Bildquelle: © Michael Felix - Fotolia.com
Bildquelle: © Michael Felix – Fotolia.com

Was erzählt das Geschichtsbuch?

Man glaubt es kaum, aber die alten Römer waren echte Tunker! Das lag daran, dass die damaligen Kekse ziemlich hart waren und durch das Stippen weicher wurden. Das Wort biscuit ist nämlich von dem Lateinischen Begriff „bis coctum“ abgeleitet und das bedeutet „zweifach gebacken“. Im alten Rom tunkte man übrigens nicht in Kaffee oder Tee, sondern standesgemäß in Wein. Uuuuaaahhhh…

Und was sagt die Wissenschaft?

Joachim Schlichting, Professor des Instituts für Didaktik der Physik an der Universität in Münster beschreibt das Tunken so: “Je nach Herstellungsart durchzieht das Gebäck ein mehr oder weniger verzweigtes Netzwerk von Kapillaren, in dem sich die Feuchtigkeit ausbreiten kann wie die Tinte im Löschpapier. Dank dieser ausgeprägten Porosität gelangt die Flüssigkeit nach einer gewissen Zeit auch an Stellen, die gar nicht eingetaucht wurden.“  Mit anderen Worten: Tunkt man einen Keks in Flüssigkeit, wird er weich. Aha…so..so…

Allerdings löst sich dadurch auch der Zucker besser – der Keks schmeckt süßer. Gerade in Heißgetränken schmilzt die Schokolade leicht, sodass man insgesamt ein intensiveres Geschmackserlebnis hat. Bis zu zehnmal so viele Aromen sollen dadurch abgegeben werden.

Bildquelle: © beto_chagas - Fotolia.com
Bildquelle: © beto_chagas – Fotolia.com

Andere Länder, anderes Stippen?

Tunken ist in vielen Ländern verpönt. In Großbritannien galt das Stippen von Keksen als Kinderkram oder Ausdruck schlechter Erziehung. Auch in Deutschland zählen Kekse in Kaffee- oder Teefluten nicht gerade als gute Tischmanieren. In den USA ist das Tunken mittlerweile salonfähig dank der Oreo-Kekse, die man gerne in Milch dippt. Über den  ulkigen Tunk-Kult in Australien haben wir ja bereits berichtet. In Spanien, Südafrika und Indien hat das Tunken von jeher Tradition, weil hier mehr harte Kekse gegessen werden.

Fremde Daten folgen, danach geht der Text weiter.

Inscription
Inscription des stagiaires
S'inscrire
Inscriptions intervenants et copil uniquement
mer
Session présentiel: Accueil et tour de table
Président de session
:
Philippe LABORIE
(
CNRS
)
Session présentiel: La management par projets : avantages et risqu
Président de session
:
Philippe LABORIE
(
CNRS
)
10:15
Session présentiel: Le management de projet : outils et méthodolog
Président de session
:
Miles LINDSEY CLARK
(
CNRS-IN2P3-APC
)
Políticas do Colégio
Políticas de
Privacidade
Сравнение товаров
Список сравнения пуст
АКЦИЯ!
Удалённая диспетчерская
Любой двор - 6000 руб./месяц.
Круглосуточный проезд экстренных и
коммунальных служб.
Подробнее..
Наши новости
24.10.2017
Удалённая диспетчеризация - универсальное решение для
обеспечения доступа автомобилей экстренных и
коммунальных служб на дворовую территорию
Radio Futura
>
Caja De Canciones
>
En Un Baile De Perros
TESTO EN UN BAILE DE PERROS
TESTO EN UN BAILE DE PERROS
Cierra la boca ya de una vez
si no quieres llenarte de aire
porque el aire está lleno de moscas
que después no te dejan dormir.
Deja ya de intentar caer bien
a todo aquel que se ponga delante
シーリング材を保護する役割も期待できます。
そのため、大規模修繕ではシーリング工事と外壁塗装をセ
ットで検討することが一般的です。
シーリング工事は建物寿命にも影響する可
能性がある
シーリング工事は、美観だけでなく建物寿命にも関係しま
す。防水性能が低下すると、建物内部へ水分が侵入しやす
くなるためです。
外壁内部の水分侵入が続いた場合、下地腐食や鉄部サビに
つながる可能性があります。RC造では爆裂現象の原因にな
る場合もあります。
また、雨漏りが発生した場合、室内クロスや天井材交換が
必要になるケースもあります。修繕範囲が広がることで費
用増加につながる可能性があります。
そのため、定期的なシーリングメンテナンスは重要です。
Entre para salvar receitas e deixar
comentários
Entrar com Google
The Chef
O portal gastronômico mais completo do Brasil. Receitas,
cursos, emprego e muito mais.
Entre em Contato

Und wie sieht die Realität aus?

In einer Forsa-Studie haben sich vor einigen Jahren 20 Prozent der Deutschen als Tunker geoutet. Und auch wir kennen seit Jahren einen unserer liebsten Keksblog-Fans, der aber auch jeden unserer Kekse versenkt (jaaaa…Bernd – DU bist gemeint!! 🙂 ) Allerdings scheint sich diese Technik nur ganz allmählich an unsere Kaffeetafel zu schleichen. Unter den über 60-Jährigen stippen nämlich nur 12 Prozent, während bei den unter 45-Jährigen schon fast jeder Dritte Kekse auf Tauchgang mag.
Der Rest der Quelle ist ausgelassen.